··· ENTRIES ···
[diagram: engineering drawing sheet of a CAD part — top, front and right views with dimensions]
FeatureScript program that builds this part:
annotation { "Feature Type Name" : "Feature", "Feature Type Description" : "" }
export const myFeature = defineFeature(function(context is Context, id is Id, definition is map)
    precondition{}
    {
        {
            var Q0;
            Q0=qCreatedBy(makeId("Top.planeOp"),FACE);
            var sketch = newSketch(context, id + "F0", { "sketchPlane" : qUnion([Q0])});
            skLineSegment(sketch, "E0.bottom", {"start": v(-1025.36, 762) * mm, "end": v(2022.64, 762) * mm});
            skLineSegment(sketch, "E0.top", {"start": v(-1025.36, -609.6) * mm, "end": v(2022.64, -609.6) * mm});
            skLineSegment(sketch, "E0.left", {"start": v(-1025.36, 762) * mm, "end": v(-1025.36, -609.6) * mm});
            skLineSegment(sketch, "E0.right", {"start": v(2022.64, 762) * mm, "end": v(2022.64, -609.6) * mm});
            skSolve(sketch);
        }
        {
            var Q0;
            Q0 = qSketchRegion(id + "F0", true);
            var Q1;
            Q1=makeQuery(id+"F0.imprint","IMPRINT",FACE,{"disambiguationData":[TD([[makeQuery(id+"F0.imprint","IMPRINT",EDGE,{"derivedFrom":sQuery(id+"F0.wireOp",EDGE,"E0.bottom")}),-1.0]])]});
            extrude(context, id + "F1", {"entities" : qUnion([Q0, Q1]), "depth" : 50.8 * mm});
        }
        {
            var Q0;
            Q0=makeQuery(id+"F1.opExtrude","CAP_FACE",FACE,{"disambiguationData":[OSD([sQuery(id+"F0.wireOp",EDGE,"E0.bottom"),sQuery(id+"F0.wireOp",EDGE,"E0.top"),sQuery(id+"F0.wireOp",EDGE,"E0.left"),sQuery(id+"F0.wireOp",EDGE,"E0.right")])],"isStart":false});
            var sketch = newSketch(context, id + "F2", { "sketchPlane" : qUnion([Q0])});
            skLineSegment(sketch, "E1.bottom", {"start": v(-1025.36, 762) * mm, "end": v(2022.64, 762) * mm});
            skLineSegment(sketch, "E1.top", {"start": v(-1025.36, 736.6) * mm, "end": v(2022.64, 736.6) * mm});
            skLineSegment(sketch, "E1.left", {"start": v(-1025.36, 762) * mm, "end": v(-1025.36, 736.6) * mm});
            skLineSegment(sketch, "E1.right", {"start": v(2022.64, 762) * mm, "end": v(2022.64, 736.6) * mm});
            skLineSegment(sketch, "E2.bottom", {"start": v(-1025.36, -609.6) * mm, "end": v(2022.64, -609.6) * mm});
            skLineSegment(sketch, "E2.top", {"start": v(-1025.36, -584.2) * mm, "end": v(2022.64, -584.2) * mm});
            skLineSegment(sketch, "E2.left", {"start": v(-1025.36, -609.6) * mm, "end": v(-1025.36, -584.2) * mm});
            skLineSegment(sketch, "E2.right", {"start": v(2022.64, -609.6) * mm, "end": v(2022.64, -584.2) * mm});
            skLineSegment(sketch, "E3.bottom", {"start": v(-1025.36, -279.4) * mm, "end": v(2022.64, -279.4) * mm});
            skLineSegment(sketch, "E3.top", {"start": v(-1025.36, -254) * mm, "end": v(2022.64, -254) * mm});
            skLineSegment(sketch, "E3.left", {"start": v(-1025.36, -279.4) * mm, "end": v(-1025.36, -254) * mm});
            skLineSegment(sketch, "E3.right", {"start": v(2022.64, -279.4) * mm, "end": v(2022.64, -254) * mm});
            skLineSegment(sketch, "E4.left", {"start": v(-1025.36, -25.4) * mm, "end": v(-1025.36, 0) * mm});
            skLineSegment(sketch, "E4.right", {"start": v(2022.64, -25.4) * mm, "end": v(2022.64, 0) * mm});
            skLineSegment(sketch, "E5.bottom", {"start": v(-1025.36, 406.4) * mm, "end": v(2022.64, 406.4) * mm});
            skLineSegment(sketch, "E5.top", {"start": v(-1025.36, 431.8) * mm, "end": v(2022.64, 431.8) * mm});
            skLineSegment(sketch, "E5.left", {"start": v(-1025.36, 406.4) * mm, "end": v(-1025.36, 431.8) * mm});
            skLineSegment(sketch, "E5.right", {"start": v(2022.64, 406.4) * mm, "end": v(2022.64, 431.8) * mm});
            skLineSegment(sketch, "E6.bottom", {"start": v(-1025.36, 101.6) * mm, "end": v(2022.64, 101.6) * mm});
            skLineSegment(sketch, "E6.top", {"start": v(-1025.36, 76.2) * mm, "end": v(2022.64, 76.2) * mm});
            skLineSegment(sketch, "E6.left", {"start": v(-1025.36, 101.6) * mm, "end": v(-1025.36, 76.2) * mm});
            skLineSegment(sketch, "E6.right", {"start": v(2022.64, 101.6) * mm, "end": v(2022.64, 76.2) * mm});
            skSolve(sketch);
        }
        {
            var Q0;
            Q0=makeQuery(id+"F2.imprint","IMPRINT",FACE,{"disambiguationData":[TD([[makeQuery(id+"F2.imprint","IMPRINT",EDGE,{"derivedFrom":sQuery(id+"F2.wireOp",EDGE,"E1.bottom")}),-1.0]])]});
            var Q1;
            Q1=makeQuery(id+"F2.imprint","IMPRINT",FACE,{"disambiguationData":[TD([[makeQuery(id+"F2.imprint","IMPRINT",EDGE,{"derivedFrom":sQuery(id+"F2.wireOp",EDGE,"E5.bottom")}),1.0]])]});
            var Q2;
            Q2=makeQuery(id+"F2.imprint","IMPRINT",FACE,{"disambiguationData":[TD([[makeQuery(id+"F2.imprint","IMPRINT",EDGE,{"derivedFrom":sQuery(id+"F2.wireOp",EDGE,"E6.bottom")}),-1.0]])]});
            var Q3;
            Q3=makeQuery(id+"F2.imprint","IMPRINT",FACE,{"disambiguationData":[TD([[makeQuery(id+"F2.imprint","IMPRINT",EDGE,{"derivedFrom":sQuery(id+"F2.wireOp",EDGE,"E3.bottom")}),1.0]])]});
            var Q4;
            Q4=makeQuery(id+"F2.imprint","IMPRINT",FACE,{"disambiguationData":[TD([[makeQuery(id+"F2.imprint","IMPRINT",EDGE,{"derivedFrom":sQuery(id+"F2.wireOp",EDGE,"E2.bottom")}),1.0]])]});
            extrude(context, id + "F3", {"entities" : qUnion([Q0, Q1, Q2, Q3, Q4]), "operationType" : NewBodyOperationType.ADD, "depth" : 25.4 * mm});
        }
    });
···
How many lines in the records above contain the string "newSketch"? Reply with the number alone.

■ **THE RESULT**
2